• **Description of the task**: Only the lines from the one containing "ring dip: (570, 126)" through the final line of the entries below are wanted, each copied exactly.

Stored entries:

BEGIN

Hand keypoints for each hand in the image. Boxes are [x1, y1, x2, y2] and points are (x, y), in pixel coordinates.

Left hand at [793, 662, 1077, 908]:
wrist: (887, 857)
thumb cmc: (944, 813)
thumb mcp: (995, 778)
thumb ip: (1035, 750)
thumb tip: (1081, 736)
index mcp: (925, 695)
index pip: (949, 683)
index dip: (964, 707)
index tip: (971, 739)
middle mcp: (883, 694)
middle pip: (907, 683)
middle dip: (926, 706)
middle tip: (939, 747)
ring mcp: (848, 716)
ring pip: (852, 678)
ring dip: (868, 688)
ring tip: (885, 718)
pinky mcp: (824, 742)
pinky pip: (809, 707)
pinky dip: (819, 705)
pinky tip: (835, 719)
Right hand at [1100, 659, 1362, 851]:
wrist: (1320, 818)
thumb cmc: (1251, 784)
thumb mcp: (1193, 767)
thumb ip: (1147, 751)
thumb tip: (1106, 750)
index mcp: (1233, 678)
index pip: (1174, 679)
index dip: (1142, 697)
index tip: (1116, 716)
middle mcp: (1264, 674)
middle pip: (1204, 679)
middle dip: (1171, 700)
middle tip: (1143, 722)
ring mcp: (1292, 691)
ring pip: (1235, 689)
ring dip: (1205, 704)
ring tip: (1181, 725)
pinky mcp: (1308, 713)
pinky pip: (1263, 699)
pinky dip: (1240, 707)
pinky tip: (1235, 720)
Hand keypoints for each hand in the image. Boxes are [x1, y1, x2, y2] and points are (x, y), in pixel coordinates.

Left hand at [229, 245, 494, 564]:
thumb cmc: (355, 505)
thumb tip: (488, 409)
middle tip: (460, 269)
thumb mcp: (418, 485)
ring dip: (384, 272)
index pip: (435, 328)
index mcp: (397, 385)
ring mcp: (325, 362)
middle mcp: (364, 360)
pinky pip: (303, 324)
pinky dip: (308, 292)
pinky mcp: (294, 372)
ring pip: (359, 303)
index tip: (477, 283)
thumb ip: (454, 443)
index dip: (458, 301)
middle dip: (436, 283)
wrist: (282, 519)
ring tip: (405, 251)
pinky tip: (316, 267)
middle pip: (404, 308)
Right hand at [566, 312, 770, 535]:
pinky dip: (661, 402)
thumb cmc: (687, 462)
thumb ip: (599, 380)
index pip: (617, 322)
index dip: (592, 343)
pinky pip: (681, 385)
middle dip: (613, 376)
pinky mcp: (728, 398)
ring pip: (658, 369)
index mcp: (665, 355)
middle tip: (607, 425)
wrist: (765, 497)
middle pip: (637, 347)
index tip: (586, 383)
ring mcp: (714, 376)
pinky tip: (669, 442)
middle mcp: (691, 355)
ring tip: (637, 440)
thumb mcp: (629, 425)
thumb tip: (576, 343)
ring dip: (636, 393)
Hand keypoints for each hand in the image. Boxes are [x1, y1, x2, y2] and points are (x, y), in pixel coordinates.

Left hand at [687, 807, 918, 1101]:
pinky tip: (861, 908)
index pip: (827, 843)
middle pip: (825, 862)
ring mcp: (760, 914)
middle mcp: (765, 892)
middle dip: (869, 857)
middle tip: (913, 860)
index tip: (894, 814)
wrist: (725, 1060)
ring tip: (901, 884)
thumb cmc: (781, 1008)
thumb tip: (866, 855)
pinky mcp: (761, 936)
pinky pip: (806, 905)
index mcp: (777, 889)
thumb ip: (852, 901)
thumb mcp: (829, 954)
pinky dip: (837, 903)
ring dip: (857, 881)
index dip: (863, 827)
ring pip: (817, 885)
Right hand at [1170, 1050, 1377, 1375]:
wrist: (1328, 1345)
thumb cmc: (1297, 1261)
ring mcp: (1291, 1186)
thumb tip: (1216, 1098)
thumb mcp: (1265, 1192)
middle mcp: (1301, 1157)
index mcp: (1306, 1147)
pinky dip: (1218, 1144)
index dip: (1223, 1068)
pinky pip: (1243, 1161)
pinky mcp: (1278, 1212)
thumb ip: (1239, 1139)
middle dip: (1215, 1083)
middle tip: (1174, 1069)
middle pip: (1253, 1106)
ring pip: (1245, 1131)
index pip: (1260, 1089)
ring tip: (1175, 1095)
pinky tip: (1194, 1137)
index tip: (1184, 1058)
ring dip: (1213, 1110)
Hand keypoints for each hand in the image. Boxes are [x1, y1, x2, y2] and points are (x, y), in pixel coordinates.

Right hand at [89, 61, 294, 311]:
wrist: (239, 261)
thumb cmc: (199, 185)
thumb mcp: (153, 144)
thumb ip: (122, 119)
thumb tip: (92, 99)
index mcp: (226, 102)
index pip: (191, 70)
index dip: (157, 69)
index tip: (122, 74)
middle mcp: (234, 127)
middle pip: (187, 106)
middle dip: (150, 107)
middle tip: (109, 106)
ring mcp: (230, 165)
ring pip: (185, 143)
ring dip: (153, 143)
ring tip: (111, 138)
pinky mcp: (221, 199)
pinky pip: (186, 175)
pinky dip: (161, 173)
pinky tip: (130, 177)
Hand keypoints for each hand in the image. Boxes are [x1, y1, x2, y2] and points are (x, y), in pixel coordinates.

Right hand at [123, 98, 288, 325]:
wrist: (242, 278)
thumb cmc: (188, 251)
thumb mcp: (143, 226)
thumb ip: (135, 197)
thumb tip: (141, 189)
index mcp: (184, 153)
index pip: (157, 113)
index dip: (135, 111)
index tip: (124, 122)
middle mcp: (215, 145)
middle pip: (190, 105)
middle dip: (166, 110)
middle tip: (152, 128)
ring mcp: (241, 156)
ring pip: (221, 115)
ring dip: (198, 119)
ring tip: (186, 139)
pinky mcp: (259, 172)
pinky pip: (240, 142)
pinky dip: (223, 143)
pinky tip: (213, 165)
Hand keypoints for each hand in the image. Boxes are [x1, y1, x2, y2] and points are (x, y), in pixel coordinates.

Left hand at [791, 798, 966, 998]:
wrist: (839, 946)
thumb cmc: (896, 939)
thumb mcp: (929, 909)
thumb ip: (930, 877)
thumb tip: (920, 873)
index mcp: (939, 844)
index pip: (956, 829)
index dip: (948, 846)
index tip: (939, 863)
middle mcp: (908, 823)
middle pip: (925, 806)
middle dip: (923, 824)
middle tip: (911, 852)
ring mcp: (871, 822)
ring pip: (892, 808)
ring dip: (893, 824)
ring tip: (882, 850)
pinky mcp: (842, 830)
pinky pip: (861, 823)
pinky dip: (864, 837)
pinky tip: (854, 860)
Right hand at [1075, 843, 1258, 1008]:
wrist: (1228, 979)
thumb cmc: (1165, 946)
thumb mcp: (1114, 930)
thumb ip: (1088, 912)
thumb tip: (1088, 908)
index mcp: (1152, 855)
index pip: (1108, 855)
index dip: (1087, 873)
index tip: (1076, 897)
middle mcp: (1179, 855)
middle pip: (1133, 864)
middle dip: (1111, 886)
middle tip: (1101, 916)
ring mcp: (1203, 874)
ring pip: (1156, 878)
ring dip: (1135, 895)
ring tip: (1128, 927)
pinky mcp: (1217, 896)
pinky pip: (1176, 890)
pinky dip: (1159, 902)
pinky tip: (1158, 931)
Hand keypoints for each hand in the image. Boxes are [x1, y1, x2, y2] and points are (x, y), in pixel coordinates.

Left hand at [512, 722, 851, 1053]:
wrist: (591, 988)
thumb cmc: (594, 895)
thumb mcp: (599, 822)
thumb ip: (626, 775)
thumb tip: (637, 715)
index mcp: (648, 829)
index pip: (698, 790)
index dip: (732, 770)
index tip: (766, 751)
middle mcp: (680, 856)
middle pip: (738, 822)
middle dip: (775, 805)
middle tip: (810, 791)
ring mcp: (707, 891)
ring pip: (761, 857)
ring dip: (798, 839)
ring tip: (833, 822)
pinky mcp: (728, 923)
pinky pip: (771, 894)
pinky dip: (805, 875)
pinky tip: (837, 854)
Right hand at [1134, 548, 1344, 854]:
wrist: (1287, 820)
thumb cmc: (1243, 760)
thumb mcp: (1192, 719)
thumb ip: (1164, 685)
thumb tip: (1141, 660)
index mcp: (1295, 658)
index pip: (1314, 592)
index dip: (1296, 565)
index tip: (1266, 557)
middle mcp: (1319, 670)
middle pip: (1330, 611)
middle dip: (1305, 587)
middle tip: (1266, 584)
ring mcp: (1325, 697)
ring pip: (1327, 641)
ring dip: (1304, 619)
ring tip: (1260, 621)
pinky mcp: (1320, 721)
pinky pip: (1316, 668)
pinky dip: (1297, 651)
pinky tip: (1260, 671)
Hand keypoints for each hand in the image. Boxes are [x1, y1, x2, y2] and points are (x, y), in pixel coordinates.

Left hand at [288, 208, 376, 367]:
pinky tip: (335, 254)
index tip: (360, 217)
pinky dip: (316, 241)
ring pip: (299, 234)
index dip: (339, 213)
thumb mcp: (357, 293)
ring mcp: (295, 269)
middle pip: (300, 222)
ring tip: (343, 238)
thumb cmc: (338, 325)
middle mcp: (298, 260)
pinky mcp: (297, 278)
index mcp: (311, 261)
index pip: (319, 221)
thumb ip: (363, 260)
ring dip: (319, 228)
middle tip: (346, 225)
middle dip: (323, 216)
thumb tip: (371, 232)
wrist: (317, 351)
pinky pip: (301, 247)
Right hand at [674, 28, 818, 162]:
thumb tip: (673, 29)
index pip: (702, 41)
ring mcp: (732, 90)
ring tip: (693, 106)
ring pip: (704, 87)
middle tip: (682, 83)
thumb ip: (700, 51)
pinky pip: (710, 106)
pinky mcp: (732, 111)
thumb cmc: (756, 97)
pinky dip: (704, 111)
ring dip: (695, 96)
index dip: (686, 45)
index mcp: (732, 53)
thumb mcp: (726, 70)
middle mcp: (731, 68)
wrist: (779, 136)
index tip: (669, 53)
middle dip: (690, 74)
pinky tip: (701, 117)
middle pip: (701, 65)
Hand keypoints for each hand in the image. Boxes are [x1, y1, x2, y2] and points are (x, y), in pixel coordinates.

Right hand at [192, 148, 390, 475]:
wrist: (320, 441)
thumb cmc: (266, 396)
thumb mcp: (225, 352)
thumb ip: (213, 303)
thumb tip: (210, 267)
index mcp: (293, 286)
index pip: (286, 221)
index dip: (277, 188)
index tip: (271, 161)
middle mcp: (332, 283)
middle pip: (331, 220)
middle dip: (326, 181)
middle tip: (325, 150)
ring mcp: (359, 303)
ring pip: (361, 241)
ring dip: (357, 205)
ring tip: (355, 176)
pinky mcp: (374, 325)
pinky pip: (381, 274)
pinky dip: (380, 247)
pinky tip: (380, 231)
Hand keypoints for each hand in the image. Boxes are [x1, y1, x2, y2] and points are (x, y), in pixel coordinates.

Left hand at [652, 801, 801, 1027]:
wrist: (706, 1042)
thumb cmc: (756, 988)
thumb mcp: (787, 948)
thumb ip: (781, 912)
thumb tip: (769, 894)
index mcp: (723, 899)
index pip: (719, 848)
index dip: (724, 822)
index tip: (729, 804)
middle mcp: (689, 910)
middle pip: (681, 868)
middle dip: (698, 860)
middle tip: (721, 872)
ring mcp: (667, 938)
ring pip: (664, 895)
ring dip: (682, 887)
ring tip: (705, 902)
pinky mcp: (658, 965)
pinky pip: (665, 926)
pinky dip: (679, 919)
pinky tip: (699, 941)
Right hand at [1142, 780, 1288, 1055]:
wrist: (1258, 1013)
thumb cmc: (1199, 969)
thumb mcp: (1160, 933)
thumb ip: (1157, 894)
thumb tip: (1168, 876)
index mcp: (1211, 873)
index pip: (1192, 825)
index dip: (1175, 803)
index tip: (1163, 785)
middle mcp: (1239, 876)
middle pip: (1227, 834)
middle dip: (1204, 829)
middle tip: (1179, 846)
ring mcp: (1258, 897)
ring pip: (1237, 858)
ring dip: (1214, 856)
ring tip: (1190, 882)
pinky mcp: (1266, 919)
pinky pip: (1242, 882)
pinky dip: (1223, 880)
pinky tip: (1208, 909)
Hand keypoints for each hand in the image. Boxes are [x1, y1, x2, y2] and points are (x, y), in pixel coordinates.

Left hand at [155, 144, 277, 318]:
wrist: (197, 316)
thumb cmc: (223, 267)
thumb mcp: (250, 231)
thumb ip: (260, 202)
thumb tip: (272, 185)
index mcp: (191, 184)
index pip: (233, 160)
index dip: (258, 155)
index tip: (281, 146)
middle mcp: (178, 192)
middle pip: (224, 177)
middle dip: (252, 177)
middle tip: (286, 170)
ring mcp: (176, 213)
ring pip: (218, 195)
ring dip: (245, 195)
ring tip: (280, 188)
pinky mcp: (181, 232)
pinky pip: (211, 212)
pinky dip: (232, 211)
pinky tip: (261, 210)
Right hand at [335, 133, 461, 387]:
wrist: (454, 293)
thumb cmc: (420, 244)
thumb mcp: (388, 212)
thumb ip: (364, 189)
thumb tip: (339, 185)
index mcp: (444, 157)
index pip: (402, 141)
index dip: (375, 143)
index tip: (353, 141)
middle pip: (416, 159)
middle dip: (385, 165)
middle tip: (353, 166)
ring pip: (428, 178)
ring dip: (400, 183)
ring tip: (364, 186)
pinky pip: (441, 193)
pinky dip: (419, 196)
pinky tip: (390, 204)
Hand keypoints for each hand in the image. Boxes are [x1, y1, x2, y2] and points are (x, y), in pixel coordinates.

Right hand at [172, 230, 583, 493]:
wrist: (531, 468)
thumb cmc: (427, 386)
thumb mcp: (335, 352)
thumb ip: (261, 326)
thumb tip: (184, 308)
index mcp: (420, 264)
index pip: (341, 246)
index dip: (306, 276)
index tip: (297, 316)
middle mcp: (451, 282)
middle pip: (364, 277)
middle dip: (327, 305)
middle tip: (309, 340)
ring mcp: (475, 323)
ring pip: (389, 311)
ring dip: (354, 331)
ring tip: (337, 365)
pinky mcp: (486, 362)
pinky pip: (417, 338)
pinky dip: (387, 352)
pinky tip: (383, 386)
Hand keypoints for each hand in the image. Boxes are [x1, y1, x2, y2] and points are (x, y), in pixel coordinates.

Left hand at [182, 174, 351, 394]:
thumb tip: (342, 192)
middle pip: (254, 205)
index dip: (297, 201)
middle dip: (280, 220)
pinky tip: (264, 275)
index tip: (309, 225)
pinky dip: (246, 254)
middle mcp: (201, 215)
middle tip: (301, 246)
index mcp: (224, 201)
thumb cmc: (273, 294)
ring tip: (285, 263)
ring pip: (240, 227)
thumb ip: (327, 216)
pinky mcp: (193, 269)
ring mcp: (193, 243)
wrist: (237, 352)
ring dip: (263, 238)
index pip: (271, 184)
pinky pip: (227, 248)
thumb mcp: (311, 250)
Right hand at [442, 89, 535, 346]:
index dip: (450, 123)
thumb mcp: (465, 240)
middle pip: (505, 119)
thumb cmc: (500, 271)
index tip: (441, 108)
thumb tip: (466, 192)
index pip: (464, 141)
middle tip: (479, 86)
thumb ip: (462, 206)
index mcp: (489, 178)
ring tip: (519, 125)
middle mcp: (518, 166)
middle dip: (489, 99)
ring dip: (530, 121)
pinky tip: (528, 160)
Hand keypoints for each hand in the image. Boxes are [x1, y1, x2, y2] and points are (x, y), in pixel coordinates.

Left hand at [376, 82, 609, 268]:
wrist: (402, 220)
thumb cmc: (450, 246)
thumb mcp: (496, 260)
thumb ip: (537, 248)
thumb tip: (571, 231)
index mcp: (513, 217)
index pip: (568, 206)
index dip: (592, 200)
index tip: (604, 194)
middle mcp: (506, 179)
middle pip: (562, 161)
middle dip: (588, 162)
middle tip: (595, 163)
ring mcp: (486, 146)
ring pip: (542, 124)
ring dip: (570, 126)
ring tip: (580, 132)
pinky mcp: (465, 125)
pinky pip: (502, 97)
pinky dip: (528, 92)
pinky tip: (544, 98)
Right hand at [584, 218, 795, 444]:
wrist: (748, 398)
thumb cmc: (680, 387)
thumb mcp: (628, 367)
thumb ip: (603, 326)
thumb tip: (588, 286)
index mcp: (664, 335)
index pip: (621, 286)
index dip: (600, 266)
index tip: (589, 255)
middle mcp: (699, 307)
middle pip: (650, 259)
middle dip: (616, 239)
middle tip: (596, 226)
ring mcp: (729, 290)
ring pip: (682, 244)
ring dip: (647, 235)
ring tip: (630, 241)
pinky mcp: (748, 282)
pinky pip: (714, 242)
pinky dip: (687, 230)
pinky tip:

END

• **Written reply**:
ring dip: (570, 126)
ring tip: (580, 132)
pinky mcp: (465, 125)
pinky pip: (502, 97)
pinky dip: (528, 92)
pinky tip: (544, 98)
Right hand at [584, 218, 795, 444]:
wrist: (748, 398)
thumb cmc: (680, 387)
thumb mcp: (628, 367)
thumb ip: (603, 326)
thumb tip: (588, 286)
index mcp: (664, 335)
index pip: (621, 286)
index dip: (600, 266)
index tip: (589, 255)
middle mcp: (699, 307)
middle pip: (650, 259)
middle dip: (616, 239)
middle tip: (596, 226)
ring mcp: (729, 290)
ring pip: (682, 244)
ring dip: (647, 235)
ring tip: (630, 241)
pinky mcp: (748, 282)
pinky pip: (714, 242)
pinky dip: (687, 230)
pinky tip:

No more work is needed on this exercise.